Source data —

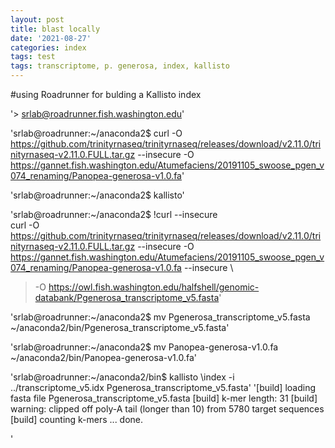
 ```yaml
---
layout: post
title: blast locally 
date: '2021-08-27'
categories: index
tags: test
tags: transcriptome, p. generosa, index, kallisto
---
```

#using Roadrunner for bulding a Kallisto index

'> srlab@roadrunner.fish.washington.edu'

'srlab@roadrunner:~/anaconda2$ curl -O https://github.com/trinityrnaseq/trinityrnaseq/releases/download/v2.11.0/trinityrnaseq-v2.11.0.FULL.tar.gz --insecure -O https://gannet.fish.washington.edu/Atumefaciens/20191105_swoose_pgen_v074_renaming/Panopea-generosa-v1.0.fa'

'srlab@roadrunner:~/anaconda2$ kallisto'

'srlab@roadrunner:~/anaconda2$ !curl --insecure \
curl -O https://github.com/trinityrnaseq/trinityrnaseq/releases/download/v2.11.0/trinityrnaseq-v2.11.0.FULL.tar.gz --insecure -O https://gannet.fish.washington.edu/Atumefaciens/20191105_swoose_pgen_v074_renaming/Panopea-generosa-v1.0.fa  --insecure \
> -O https://owl.fish.washington.edu/halfshell/genomic-databank/Pgenerosa_transcriptome_v5.fasta'

'srlab@roadrunner:~/anaconda2$ mv Pgenerosa_transcriptome_v5.fasta ~/anaconda2/bin/Pgenerosa_transcriptome_v5.fasta'

'srlab@roadrunner:~/anaconda2$ mv Panopea-generosa-v1.0.fa ~/anaconda2/bin/Panopea-generosa-v1.0.fa'

'srlab@roadrunner:~/anaconda2/bin$ kallisto \index -i ../transcriptome_v5.idx Pgenerosa_transcriptome_v5.fasta'
'[build] loading fasta file Pgenerosa_transcriptome_v5.fasta
[build] k-mer length: 31
[build] warning: clipped off poly-A tail (longer than 10)
        from 5780 target sequences
[build] counting k-mers ... done.

'



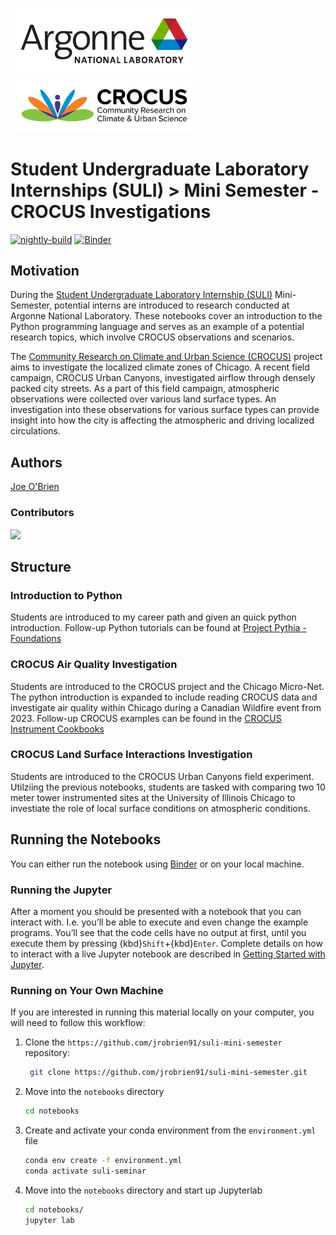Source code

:<p float="left">
  <img src="images/ANL_RGB-01.png" width="300" />
  <img src="CROCUS_Logo.svg" width="300" /> 
</p>

# Student Undergraduate Laboratory Internships (SULI) > Mini Semester - CROCUS Investigations

[![nightly-build](https://github.com/jrobrien91/suli-mini-semester/actions/workflows/nightly-build.yaml/badge.svg)](https://github.com/jrobrien91/suli-mini-semester/actions/workflows/nightly-build.yaml)
[![Binder](https://binder.projectpythia.org/badge_logo.svg)](https://binder.projectpythia.org/v2/gh/jrobrien91/suli-mini-seminar-2023/main)

## Motivation

During the [Student Undergraduate Laboratory Internship (SULI)](https://science.osti.gov/wdts/suli) Mini-Semester, potential interns are introduced to research conducted at Argonne National Laboratory. These notebooks cover an introduction to the Python programming language and serves as an example of a potential research topics, which involve CROCUS observations and scenarios.

The [Community Research on Climate and Urban Science (CROCUS)](https://www.anl.gov/crocus) project aims to investigate the localized climate zones of Chicago. 
A recent field campaign, CROCUS Urban Canyons, investigated airflow through densely packed city streets. As a part of this field campaign, atmospheric observations were collected over various land surface types. An investigation into these observations for various surface types can provide insight into how the city is affecting the atmospheric and driving localized circulations. 

## Authors

[Joe O'Brien](https://github.com/jrobrien91)

### Contributors

<a href="https://github.com/jrobrien91/suli-mini-semester/graphs/contributors">
  <img src="https://contrib.rocks/image?repo=jrobrien91/suli-mini-semester" />
</a>

## Structure

### Introduction to Python
Students are introduced to my career path and given an quick python introduction. 
Follow-up Python tutorials can be found at [Project Pythia - Foundations](https://foundations.projectpythia.org/landing-page.html) 

### CROCUS Air Quality Investigation
Students are introduced to the CROCUS project and the Chicago Micro-Net.
The python introduction is expanded to include reading CROCUS data and investigate air quality within Chicago during a Canadian Wildfire event from 2023.
Follow-up CROCUS examples can be found in the [CROCUS Instrument Cookbooks](https://github.com/CROCUS-Urban/instrument-cookbooks)

### CROCUS Land Surface Interactions Investigation
Students are introduced to the CROCUS Urban Canyons field experiment. 
Utilziing the previous notebooks, students are tasked with comparing two 10 meter tower instrumented sites at the University of Illinois Chicago to investiate the role of local surface conditions on atmospheric conditions. 

## Running the Notebooks
You can either run the notebook using [Binder](https://binderhub.readthedocs.io/en/latest/#) or on your local machine.

### Running the Jupyter

After a moment you should be presented with a
notebook that you can interact with. I.e. you’ll be able to execute
and even change the example programs. You’ll see that the code cells
have no output at first, until you execute them by pressing
{kbd}`Shift`\+{kbd}`Enter`. Complete details on how to interact with
a live Jupyter notebook are described in [Getting Started with
Jupyter](https://foundations.projectpythia.org/foundations/getting-started-jupyter.html).

### Running on Your Own Machine
If you are interested in running this material locally on your computer, you 
will need to follow this workflow:   

1. Clone the `https://github.com/jrobrien91/suli-mini-semester` repository:

   ```bash
    git clone https://github.com/jrobrien91/suli-mini-semester.git
    ```  
1. Move into the `notebooks` directory
    ```bash
    cd notebooks
    ```  
1. Create and activate your conda environment from the `environment.yml` file
    ```bash
    conda env create -f environment.yml
    conda activate suli-seminar
    ```  
1.  Move into the `notebooks` directory and start up Jupyterlab
    ```bash
    cd notebooks/
    jupyter lab
    ```
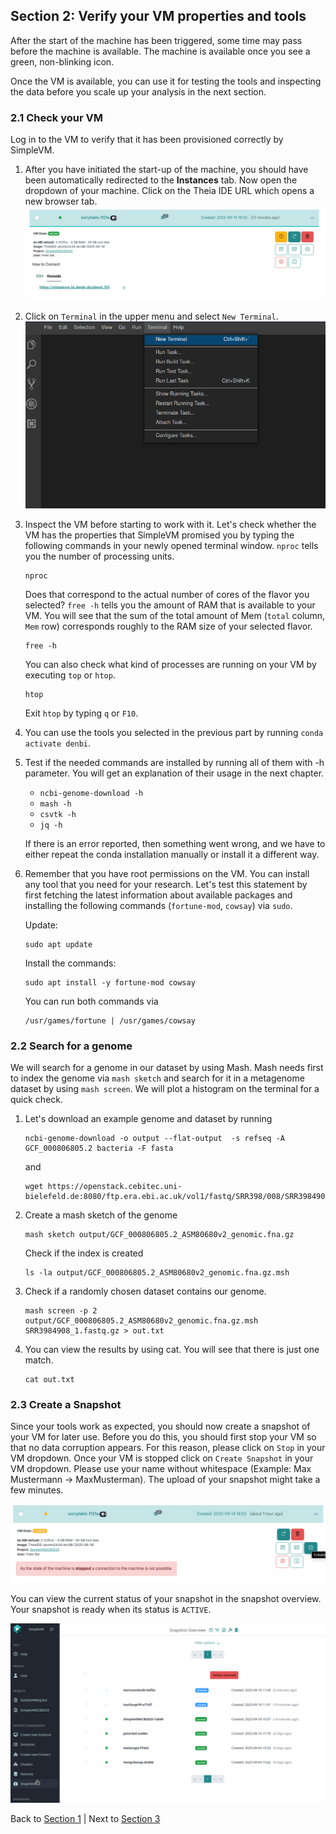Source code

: ## Section 2: Verify your VM properties and tools

After the start of the machine has been triggered, some time may pass before the machine is available.
The machine is available once you see a green, non-blinking icon.

Once the VM is available, you can use it for testing the tools and inspecting the data before
you scale up your analysis in the next section.

### 2.1 Check your VM

Log in to the VM to verify that it has been provisioned correctly by SimpleVM.

1. After you have initiated the start-up of the machine, you should have been automatically redirected to the **Instances** tab.
   Now open the dropdown of your machine. Click on the Theia IDE URL which opens a new browser tab.
   ![](figures/howtoconnect.png)
2. Click on `Terminal` in the upper menu and select `New Terminal`.
   ![](figures/terminal.png)
3. Inspect the VM before starting to work with it. Let's check whether the VM
   has the properties that SimpleVM promised you by typing the following commands
   in your newly opened terminal window.
   `nproc` tells you the number of processing units.
   ```
   nproc
   ```
   Does that correspond to the actual number of cores of the flavor you selected?
   `free -h` tells you the amount of RAM that is available to your VM. You will see
   that the sum of the total amount of Mem (`total` column, `Mem` row) corresponds 
   roughly to the RAM size of your selected flavor.
   ```
   free -h
   ```
   You can also check what kind of processes are running on your VM by executing `top`
   or `htop`.
   ```
   htop
   ```
   Exit `htop` by typing `q` or `F10`.

4. You can use the tools you selected in the previous part by running `conda activate denbi`.

5. Test if the needed commands are installed by running all of them with -h parameter.
   You will get an explanation of their usage in the next chapter.

   * `ncbi-genome-download -h`
   * `mash -h`
   * `csvtk -h`
   * `jq -h`
   
   If there is an error reported, then something went wrong, and we have to either
   repeat the conda installation manually or install it a different way.

6. Remember that you have root permissions on the VM. You can install any
   tool that you need for your research.
   Let's test this statement by first fetching the latest information about available packages and installing the following commands (`fortune-mod`, `cowsay`) via `sudo`.

   Update:
   ```
   sudo apt update
   ```

   Install the commands:
   ```
   sudo apt install -y fortune-mod cowsay
   ```
   You can run both commands via
   ```
   /usr/games/fortune | /usr/games/cowsay 
   ```

### 2.2 Search for a genome 

We will search for a genome in our dataset by using Mash. Mash needs first
to index the genome via `mash sketch` and search for it in a metagenome dataset by using `mash screen`.
We will plot a histogram on the terminal for a quick check.

1. Let's download an example genome and dataset by running
   ```
   ncbi-genome-download -o output --flat-output  -s refseq -A GCF_000806805.2 bacteria -F fasta
   ```
   and
   ```
   wget https://openstack.cebitec.uni-bielefeld.de:8080/ftp.era.ebi.ac.uk/vol1/fastq/SRR398/008/SRR3984908/SRR3984908_1.fastq.gz
   ```

2. Create a mash sketch of the genome
   ```
   mash sketch output/GCF_000806805.2_ASM80680v2_genomic.fna.gz
   ```
   Check if the index is created
   ```
   ls -la output/GCF_000806805.2_ASM80680v2_genomic.fna.gz.msh
   ```

3. Check if a randomly chosen dataset contains our genome.  
   ```
   mash screen -p 2 output/GCF_000806805.2_ASM80680v2_genomic.fna.gz.msh SRR3984908_1.fastq.gz > out.txt
   ```

4. You can view the results by using cat. You will see that there is just one match.
   ```
   cat out.txt
   ```

### 2.3 Create a Snapshot

Since your tools work as expected, you should now create a snapshot of your
VM for later use. Before you do this, you should first stop your VM so that
no data corruption appears. For this reason, please click on `Stop` in your VM dropdown. 
Once your VM is stopped click on `Create Snapshot` in your VM dropdown.
Please use your name without whitespace (Example: Max Mustermann -> MaxMusterman).
The upload of your snapshot might take a few minutes.

![](figures/snapshot.png)

You can view the current status of your snapshot in the snapshot overview.
Your snapshot is ready when its status is `ACTIVE`.


![](figures/snapshot_overview_list.png)



Back to [Section 1](part1.md) | Next to [Section 3](part3.md)
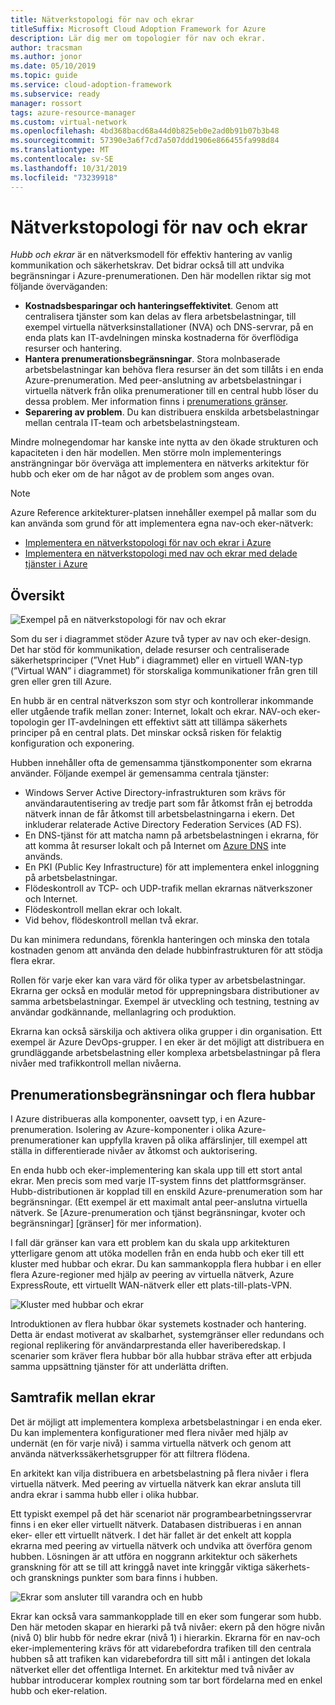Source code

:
 ```yaml
---
title: Nätverkstopologi för nav och ekrar
titleSuffix: Microsoft Cloud Adoption Framework for Azure
description: Lär dig mer om topologier för nav och ekrar.
author: tracsman
ms.author: jonor
ms.date: 05/10/2019
ms.topic: guide
ms.service: cloud-adoption-framework
ms.subservice: ready
manager: rossort
tags: azure-resource-manager
ms.custom: virtual-network
ms.openlocfilehash: 4bd368bacd68a44d0b825eb0e2ad0b91b07b3b48
ms.sourcegitcommit: 57390e3a6f7cd7a507ddd1906e866455fa998d84
ms.translationtype: MT
ms.contentlocale: sv-SE
ms.lasthandoff: 10/31/2019
ms.locfileid: "73239918"
---
```

# <a name="hub-and-spoke-network-topology"></a>Nätverkstopologi för nav och ekrar

*Hubb och ekrar* är en nätverksmodell för effektiv hantering av vanlig kommunikation och säkerhetskrav. Det bidrar också till att undvika begränsningar i Azure-prenumerationen. Den här modellen riktar sig mot följande överväganden:

- **Kostnadsbesparingar och hanteringseffektivitet**. Genom att centralisera tjänster som kan delas av flera arbetsbelastningar, till exempel virtuella nätverksinstallationer (NVA) och DNS-servrar, på en enda plats kan IT-avdelningen minska kostnaderna för överflödiga resurser och hantering.
- **Hantera prenumerationsbegränsningar**. Stora molnbaserade arbetsbelastningar kan behöva flera resurser än det som tillåts i en enda Azure-prenumeration. Med peer-anslutning av arbetsbelastningar i virtuella nätverk från olika prenumerationer till en central hubb löser du dessa problem. Mer information finns i [prenumerations gränser](https://docs.microsoft.com/azure/azure-subscription-service-limits).
- **Separering av problem**. Du kan distribuera enskilda arbetsbelastningar mellan centrala IT-team och arbetsbelastningsteam.

Mindre molnegendomar har kanske inte nytta av den ökade strukturen och kapaciteten i den här modellen. Men större moln implementerings ansträngningar bör överväga att implementera en nätverks arkitektur för hubb och eker om de har något av de problem som anges ovan.

> [!NOTE]
> Azure Reference arkitekturer-platsen innehåller exempel på mallar som du kan använda som grund för att implementera egna nav-och eker-nätverk:
>
> - [Implementera en nätverkstopologi för nav och ekrar i Azure](https://docs.microsoft.com/azure/architecture/reference-architectures/hybrid-networking/hub-spoke)
> - [Implementera en nätverkstopologi med nav och ekrar med delade tjänster i Azure](https://docs.microsoft.com/azure/architecture/reference-architectures/hybrid-networking/shared-services)

## <a name="overview"></a>Översikt

![Exempel på en nätverkstopologi för nav och ekrar][1]

Som du ser i diagrammet stöder Azure två typer av nav och eker-design. Det har stöd för kommunikation, delade resurser och centraliserade säkerhetsprinciper (”Vnet Hub” i diagrammet) eller en virtuell WAN-typ (”Virtual WAN” i diagrammet) för storskaliga kommunikationer från gren till gren eller gren till Azure.

En hubb är en central nätverkszon som styr och kontrollerar inkommande eller utgående trafik mellan zoner: Internet, lokalt och ekrar. NAV-och eker-topologin ger IT-avdelningen ett effektivt sätt att tillämpa säkerhets principer på en central plats. Det minskar också risken för felaktig konfiguration och exponering.

Hubben innehåller ofta de gemensamma tjänstkomponenter som ekrarna använder. Följande exempel är gemensamma centrala tjänster:

- Windows Server Active Directory-infrastrukturen som krävs för användarautentisering av tredje part som får åtkomst från ej betrodda nätverk innan de får åtkomst till arbetsbelastningarna i ekern. Det inkluderar relaterade Active Directory Federation Services (AD FS).
- En DNS-tjänst för att matcha namn på arbetsbelastningen i ekrarna, för att komma åt resurser lokalt och på Internet om [Azure DNS](https://docs.microsoft.com/azure/dns/dns-overview) inte används.
- En PKI (Public Key Infrastructure) för att implementera enkel inloggning på arbetsbelastningar.
- Flödeskontroll av TCP- och UDP-trafik mellan ekrarnas nätverkszoner och Internet.
- Flödeskontroll mellan ekrar och lokalt.
- Vid behov, flödeskontroll mellan två ekrar.

Du kan minimera redundans, förenkla hanteringen och minska den totala kostnaden genom att använda den delade hubbinfrastrukturen för att stödja flera ekrar.

Rollen för varje eker kan vara värd för olika typer av arbetsbelastningar. Ekrarna ger också en modulär metod för upprepningsbara distributioner av samma arbetsbelastningar. Exempel är utveckling och testning, testning av användar godkännande, mellanlagring och produktion.

Ekrarna kan också särskilja och aktivera olika grupper i din organisation. Ett exempel är Azure DevOps-grupper. I en eker är det möjligt att distribuera en grundläggande arbetsbelastning eller komplexa arbetsbelastningar på flera nivåer med trafikkontroll mellan nivåerna.

## <a name="subscription-limits-and-multiple-hubs"></a>Prenumerationsbegränsningar och flera hubbar

I Azure distribueras alla komponenter, oavsett typ, i en Azure-prenumeration. Isolering av Azure-komponenter i olika Azure-prenumerationer kan uppfylla kraven på olika affärslinjer, till exempel att ställa in differentierade nivåer av åtkomst och auktorisering.

En enda hubb och eker-implementering kan skala upp till ett stort antal ekrar. Men precis som med varje IT-system finns det plattformsgränser. Hubb-distributionen är kopplad till en enskild Azure-prenumeration som har begränsningar. (Ett exempel är ett maximalt antal peer-anslutna virtuella nätverk. Se [Azure-prenumeration och tjänst begränsningar, kvoter och begränsningar] [gränser] för mer information).

I fall där gränser kan vara ett problem kan du skala upp arkitekturen ytterligare genom att utöka modellen från en enda hubb och eker till ett kluster med hubbar och ekrar. Du kan sammankoppla flera hubbar i en eller flera Azure-regioner med hjälp av peering av virtuella nätverk, Azure ExpressRoute, ett virtuellt WAN-nätverk eller ett plats-till-plats-VPN.

![Kluster med hubbar och ekrar][2]

Introduktionen av flera hubbar ökar systemets kostnader och hantering. Detta är endast motiverat av skalbarhet, systemgränser eller redundans och regional replikering för användarprestanda eller haveriberedskap. I scenarier som kräver flera hubbar bör alla hubbar sträva efter att erbjuda samma uppsättning tjänster för att underlätta driften.

## <a name="interconnection-between-spokes"></a>Samtrafik mellan ekrar

Det är möjligt att implementera komplexa arbetsbelastningar i en enda eker. Du kan implementera konfigurationer med flera nivåer med hjälp av undernät (en för varje nivå) i samma virtuella nätverk och genom att använda nätverkssäkerhetsgrupper för att filtrera flödena.

En arkitekt kan vilja distribuera en arbetsbelastning på flera nivåer i flera virtuella nätverk. Med peering av virtuella nätverk kan ekrar ansluta till andra ekrar i samma hubb eller i olika hubbar.

Ett typiskt exempel på det här scenariot när programbearbetningsservrar finns i en eker eller virtuellt nätverk. Databasen distribueras i en annan eker- eller ett virtuellt nätverk. I det här fallet är det enkelt att koppla ekrarna med peering av virtuella nätverk och undvika att överföra genom hubben. Lösningen är att utföra en noggrann arkitektur och säkerhets granskning för att se till att kringgå navet inte kringgår viktiga säkerhets-och gransknings punkter som bara finns i hubben.

![Ekrar som ansluter till varandra och en hubb][3]

Ekrar kan också vara sammankopplade till en eker som fungerar som hubb. Den här metoden skapar en hierarki på två nivåer: ekern på den högre nivån (nivå 0) blir hubb för nedre ekrar (nivå 1) i hierarkin. Ekrarna för en nav-och eker-implementering krävs för att vidarebefordra trafiken till den centrala hubben så att trafiken kan vidarebefordra till sitt mål i antingen det lokala nätverket eller det offentliga Internet. En arkitektur med två nivåer av hubbar introducerar komplex routning som tar bort fördelarna med en enkel hubb och eker-relation.

<!-- images -->

[0]: ../../_images/azure-best-practices/network-redundant-equipment.png "Exempel på komponentöverlappning"
[1]: ../../_images/azure-best-practices/network-hub-spoke-high-level.png "Exempel på en hög nivå med hubb och eker"
[2]: ../../_images/azure-best-practices/network-hub-spokes-cluster.png "Kluster med hubbar och ekrar"
[3]: ../../_images/azure-best-practices/network-spoke-to-spoke.png "Eker-till-eker"
[4]: ../../_images/azure-best-practices/network-hub-spoke-block-level-diagram.png "Blocknivådiagram över hubben och ekrarna"
[5]: ../../_images/azure-best-practices/network-users-groups-subscriptions.png "Användare, grupper, prenumerationer och projekt"
[6]: ../../_images/azure-best-practices/network-infrastructure-high-level.png "Infrastrukturdiagram på hög nivå"
[7]: ../../_images/azure-best-practices/network-high-level-perimeter-networks.png "Infrastrukturdiagram på hög nivå"
[8]: ../../_images/azure-best-practices/network-vnet-peering-perimeter-networks.png "Peering av virtuellt nätverk och perimeternätverk"
[9]: ../../_images/azure-best-practices/network-high-level-diagram-monitoring.png "Diagram på hög nivå för övervakning"
[10]: ../../_images/azure-best-practices/network-high-level-workloads.png "Diagram på hög nivå för arbetsbelastning"

<!-- links -->

[PrivateDNS]: https://docs.microsoft.com/azure/dns/private-dns-overview
[VNetPeering]: https://docs.microsoft.com/azure/virtual-network/virtual-network-peering-overview
[user-defined-routes]: https://docs.microsoft.com/azure/virtual-network/virtual-networks-udr-overview
[RBAC]: https://docs.microsoft.com/azure/role-based-access-control/overview
[azure-ad]: https://docs.microsoft.com/azure/active-directory/active-directory-whatis
[VPN]: https://docs.microsoft.com/azure/vpn-gateway/vpn-gateway-about-vpngateways
[ExR]: https://docs.microsoft.com/azure/expressroute/expressroute-introduction
[ExRD]: https://docs.microsoft.com/azure/expressroute/expressroute-erdirect-about
[vWAN]: https://docs.microsoft.com/azure/virtual-wan/virtual-wan-about
[NVA]: https://docs.microsoft.com/azure/architecture/reference-architectures/dmz/nva-ha
[AzFW]: https://docs.microsoft.com/azure/firewall/overview
[SubMgmt]: ../../reference/azure-scaffold.md
[RGMgmt]: https://docs.microsoft.com/azure/azure-resource-manager/resource-group-overview
[DMZ]: https://docs.microsoft.com/azure/best-practices-network-security
[ALB]: https://docs.microsoft.com/azure/load-balancer/load-balancer-overview
[PIP]: https://docs.microsoft.com/azure/virtual-network/resource-groups-networking#public-ip-address
[AFD]: https://docs.microsoft.com/azure/frontdoor/front-door-overview
[AppGW]: https://docs.microsoft.com/azure/application-gateway/application-gateway-introduction
[WAF]: https://docs.microsoft.com/azure/application-gateway/application-gateway-web-application-firewall-overview
[Monitor]: https://docs.microsoft.com/azure/monitoring-and-diagnostics/
[ActLog]: https://docs.microsoft.com/azure/monitoring-and-diagnostics/monitoring-overview-activity-logs
[DiagLog]: https://docs.microsoft.com/azure/monitoring-and-diagnostics/monitoring-overview-of-diagnostic-logs
[nsg-log]: https://docs.microsoft.com/azure/virtual-network/virtual-network-nsg-manage-log
[OMS]: https://docs.microsoft.com/azure/operations-management-suite/operations-management-suite-overview
[NPM]: https://docs.microsoft.com/azure/log-analytics/log-analytics-network-performance-monitor
[NetWatch]: https://docs.microsoft.com/azure/network-watcher/network-watcher-monitoring-overview
[WebApps]: https://docs.microsoft.com/azure/app-service/
[HDI]: https://docs.microsoft.com/azure/hdinsight/hdinsight-hadoop-introduction
[EventHubs]: https://docs.microsoft.com/azure/event-hubs/event-hubs-what-is-event-hubs
[ServiceBus]: https://docs.microsoft.com/azure/service-bus-messaging/service-bus-messaging-overview
[traffic-manager]: https://docs.microsoft.com/azure/traffic-manager/traffic-manager-overview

Prompt — Copy out only the lines of the records above from the one with "Follow-up Python tutorials" through the one with "Students are introduced to the CROCUS project", exactly as they stand, both included.

Task solution —
Follow-up Python tutorials can be found at [Project Pythia - Foundations](https://foundations.projectpythia.org/landing-page.html) 

### CROCUS Air Quality Investigation
Students are introduced to the CROCUS project and the Chicago Micro-Net.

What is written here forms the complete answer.